Previously, the term was tightly regulated only in very explicit instances. However, the revised guidelines now include a broader array of phrases where neither “Jew” nor “Israeli” are specifically mentioned, signaling a significant shift in policy.

The impetus for this policy enhancement came in the aftermath of the attack by Hamas on Israel on October 7, 2023. This event has catalyzed several changes in Meta’s content moderation practices.

In defining “Zionist” usage, Meta acknowledges the complexity of the term, which is often employed in political discourse about Israel and its policies. While Zionism is historically linked to the Jewish movement advocating for a sovereign state in the Middle East, Meta is arguing that its current usage on social platforms can sometimes extend to implicit or explicit antisemitism and has expanded its censorship policies.

According to a blog post from Meta, content that attacks “Zionists” under antisemitic pretenses will now be removed. This includes insinuations of global control or comparisons to animals.

Meta announced that it is also waiting on its Oversight Board to offer guidance on whether to allow comparisons between proxy terms for nationality (including Zionists) and criminals (e.g., “Zionists are war criminals.”).

The World Jewish Congress (WJC) has applauded Meta for its decision to treat the inappropriate usage of the term “Zionist” as a substitute for “Jews” as antisemitic Tier 1 “hate speech.”

World Jewish Congress President Ronald S. Lauder stated, “Meta’s decision is a much-needed advancement in our ongoing fight against online antisemitism and hatred.
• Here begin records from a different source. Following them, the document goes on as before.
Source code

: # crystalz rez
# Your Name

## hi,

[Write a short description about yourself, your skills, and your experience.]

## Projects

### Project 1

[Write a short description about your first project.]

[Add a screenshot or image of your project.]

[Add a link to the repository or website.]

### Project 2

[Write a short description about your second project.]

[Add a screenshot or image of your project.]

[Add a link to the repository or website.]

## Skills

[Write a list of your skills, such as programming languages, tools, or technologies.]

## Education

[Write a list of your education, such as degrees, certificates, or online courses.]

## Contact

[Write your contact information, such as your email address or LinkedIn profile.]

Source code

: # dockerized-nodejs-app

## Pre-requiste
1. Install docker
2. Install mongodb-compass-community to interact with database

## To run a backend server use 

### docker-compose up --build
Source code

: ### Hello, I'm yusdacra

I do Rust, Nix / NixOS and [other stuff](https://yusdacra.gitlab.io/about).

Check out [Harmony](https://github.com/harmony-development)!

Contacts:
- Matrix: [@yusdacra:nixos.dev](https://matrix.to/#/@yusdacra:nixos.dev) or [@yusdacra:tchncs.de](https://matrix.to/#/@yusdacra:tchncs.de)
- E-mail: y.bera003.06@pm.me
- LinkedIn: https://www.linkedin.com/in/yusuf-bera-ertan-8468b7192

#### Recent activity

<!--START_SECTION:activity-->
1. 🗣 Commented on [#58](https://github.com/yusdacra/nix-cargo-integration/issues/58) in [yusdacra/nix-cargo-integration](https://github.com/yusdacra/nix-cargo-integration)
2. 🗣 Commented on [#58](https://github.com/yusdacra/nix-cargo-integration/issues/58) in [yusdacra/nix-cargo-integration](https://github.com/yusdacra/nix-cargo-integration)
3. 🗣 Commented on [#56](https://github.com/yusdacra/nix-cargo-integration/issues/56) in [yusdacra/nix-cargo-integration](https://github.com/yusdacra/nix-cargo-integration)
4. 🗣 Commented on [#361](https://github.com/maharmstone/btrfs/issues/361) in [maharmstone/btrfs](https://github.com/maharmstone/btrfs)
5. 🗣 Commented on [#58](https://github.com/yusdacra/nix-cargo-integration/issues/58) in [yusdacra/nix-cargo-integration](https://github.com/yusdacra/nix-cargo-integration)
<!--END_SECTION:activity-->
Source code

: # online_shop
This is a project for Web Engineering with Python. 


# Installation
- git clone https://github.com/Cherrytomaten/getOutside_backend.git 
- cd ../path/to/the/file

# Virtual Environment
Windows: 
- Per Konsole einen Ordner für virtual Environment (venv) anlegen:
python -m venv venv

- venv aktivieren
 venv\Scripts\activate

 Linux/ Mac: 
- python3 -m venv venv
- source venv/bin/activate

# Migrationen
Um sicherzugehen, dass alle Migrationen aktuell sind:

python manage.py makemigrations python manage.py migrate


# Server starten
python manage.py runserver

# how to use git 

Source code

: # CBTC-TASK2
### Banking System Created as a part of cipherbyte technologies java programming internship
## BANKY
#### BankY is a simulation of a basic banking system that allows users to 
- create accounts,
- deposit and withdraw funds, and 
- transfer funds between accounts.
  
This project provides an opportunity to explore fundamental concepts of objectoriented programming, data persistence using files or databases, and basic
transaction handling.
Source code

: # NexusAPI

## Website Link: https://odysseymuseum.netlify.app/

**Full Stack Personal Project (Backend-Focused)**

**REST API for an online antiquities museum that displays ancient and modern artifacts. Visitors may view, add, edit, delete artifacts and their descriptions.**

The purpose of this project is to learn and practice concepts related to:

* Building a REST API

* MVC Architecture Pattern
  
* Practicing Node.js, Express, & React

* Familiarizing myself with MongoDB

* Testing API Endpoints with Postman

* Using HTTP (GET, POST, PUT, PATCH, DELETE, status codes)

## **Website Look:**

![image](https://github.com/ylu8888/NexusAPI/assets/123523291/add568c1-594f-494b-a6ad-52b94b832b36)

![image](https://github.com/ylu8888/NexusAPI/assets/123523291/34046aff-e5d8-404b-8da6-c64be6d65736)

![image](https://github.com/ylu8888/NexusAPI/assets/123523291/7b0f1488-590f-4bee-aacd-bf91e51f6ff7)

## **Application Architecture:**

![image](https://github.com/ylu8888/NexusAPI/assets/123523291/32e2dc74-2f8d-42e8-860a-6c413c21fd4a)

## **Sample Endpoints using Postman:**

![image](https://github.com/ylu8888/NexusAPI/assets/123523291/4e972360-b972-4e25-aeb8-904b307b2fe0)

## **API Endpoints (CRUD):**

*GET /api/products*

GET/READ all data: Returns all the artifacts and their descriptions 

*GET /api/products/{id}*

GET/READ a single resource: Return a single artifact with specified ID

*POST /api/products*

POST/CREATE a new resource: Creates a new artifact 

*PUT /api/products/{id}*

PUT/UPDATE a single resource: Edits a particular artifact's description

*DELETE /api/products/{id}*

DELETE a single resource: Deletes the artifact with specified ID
By recognizing and addressing the misuse of the term ‘Zionist,’ Meta is taking a bold stand against those who seek to mask their hatred of Jews.”

“We appreciate that Meta has truly listened to the voices of Jewish communities that we work with. This policy change will help create a safer, more respectful online environment for everyone. I hope all other platforms will follow Meta’s leadership and take similar action,” added Lauder.

Prior to the policy revision, 73 groups formally expressed their concerns to Meta through a letter. They argued that expanding the policy could improperly label discussions on Zionists—and consequently, Zionism—as inherently antisemitic. They emphasized that equating “Zionist” with antisemitism could mistakenly merge legitimate critiques of Israeli government actions with hate speech.

“This move will prohibit Palestinians from sharing their daily experiences and histories with the world, be it a photo of the keys to their grandparents’ house lost when attacked by Zionist militias in 1948, or documentation and evidence of genocidal acts in Gaza over the past few months, authorized by the Israeli Cabinet, which includes members of the Religious Zionist Party,” the letter read. “And it would prevent Jewish users from discussing their relationships to Zionist political ideology.”